Clark, a former partner at New York hedge fund Harbinger Capital Partners, teamed up with private-equity firm Bayside Capital Inc. last year to buy an eastern Kentucky coal mining complex for $47.3 million. JW Resources, which he and Bayside control, picked up another coal mining company on the Kentucky-Tennessee border in March.

Mitch Potter is using a similar playbook. The son of a Kentucky coal entrepreneur, Potter has owned and operated coal companies for decades. He created Blackhawk Mining in 2010 to buy idled mines and his family is majority owner of the company through JMP Holdings LLC.

Blackhawk has doubled its coal mining capacity this year, after buying Arch's Hazard unit for $26.3 million in March. In August, it submitted the $52 million winning bid for three James River mines in Kentucky, West Virginia and Indiana.

"We have a lot of knowledge and experience and commitment to Central Appalachia," Blackhawk President Nick Glancy said.

Most of the current wave of deals are smaller compared with previous years. Total value this year is $717 million, data compiled by Bloomberg show. That's down from $5.06 billion in 2013, and far less than the $14.4 billion of deals announced in 2011, which included Alpha's $6.66 billion purchase of Massey Energy Co.

One exception in the past year was closely held Murray Energy Corp.'s December purchase of five coal mines and other assets in Northern Appalachia for $3.25 billion including debt. In that deal, the biggest in coal in the U.S. in three years, Murray bought mines from Consol Energy Inc., which is shifting its focus to natural gas.

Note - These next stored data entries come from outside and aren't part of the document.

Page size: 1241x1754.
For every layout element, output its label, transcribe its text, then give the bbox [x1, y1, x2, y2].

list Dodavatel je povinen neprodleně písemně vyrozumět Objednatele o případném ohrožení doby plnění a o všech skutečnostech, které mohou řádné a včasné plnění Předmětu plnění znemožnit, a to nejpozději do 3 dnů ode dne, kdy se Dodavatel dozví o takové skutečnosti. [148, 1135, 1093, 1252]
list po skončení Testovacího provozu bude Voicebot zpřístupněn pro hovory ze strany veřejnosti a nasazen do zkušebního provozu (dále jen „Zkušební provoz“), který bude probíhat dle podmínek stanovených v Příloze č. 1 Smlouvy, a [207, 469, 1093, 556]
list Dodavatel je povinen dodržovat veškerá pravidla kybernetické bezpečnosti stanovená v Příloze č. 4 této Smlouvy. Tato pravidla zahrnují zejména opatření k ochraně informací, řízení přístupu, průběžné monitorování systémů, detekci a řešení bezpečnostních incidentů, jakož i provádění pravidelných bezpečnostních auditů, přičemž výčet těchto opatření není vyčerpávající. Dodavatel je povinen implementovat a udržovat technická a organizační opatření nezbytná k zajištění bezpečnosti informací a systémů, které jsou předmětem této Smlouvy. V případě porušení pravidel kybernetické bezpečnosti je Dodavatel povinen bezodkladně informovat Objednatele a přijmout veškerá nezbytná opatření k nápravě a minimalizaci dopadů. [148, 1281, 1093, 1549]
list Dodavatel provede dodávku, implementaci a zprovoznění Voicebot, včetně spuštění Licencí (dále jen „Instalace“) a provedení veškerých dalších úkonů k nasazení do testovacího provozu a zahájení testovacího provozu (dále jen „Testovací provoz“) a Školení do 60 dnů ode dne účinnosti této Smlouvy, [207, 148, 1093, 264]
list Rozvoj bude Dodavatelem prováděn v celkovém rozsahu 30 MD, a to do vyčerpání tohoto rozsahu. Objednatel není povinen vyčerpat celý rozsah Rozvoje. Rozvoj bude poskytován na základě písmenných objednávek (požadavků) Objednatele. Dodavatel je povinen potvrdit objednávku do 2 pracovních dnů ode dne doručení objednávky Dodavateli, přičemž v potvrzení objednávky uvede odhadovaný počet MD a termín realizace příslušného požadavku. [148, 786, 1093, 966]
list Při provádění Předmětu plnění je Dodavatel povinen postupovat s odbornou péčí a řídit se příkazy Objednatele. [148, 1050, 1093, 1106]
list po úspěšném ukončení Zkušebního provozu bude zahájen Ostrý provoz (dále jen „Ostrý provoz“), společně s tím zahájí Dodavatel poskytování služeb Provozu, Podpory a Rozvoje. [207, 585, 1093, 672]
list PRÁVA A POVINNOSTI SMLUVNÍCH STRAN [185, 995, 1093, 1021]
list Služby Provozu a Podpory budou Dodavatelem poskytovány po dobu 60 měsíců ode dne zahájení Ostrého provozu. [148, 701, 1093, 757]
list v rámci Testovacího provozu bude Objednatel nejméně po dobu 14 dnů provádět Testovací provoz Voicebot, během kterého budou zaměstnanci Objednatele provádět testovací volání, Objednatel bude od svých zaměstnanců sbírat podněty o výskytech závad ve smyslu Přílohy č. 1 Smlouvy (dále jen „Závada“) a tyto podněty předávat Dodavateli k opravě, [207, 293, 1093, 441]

The move doubled St. Clairsville, Ohio-based Murray's output and made it the country's fifth-biggest producer by volume. Chairman and CEO Robert E. Murray said at a Sept. 22 industry conference in Pittsburgh he expects to raise output at the former Consol mines to as much as 36 million tons this year, from about 28 million tons in 2013.

Despite his ambitions, he said there's "nothing on the horizon" to suggest demand and prices will recover, and he expects more U.S. competitors to follow James River into bankruptcy.

That kind of pressure mean more opportunities may arise for buyers of U.S. coal assets. Dethlefsen, who's looking for additional Pennsylvania mines, said he's considering a number of potential deals.

"Given the depth of what I call the mining crisis we're currently in, the deal flow today — I've never seen it this strong," he said.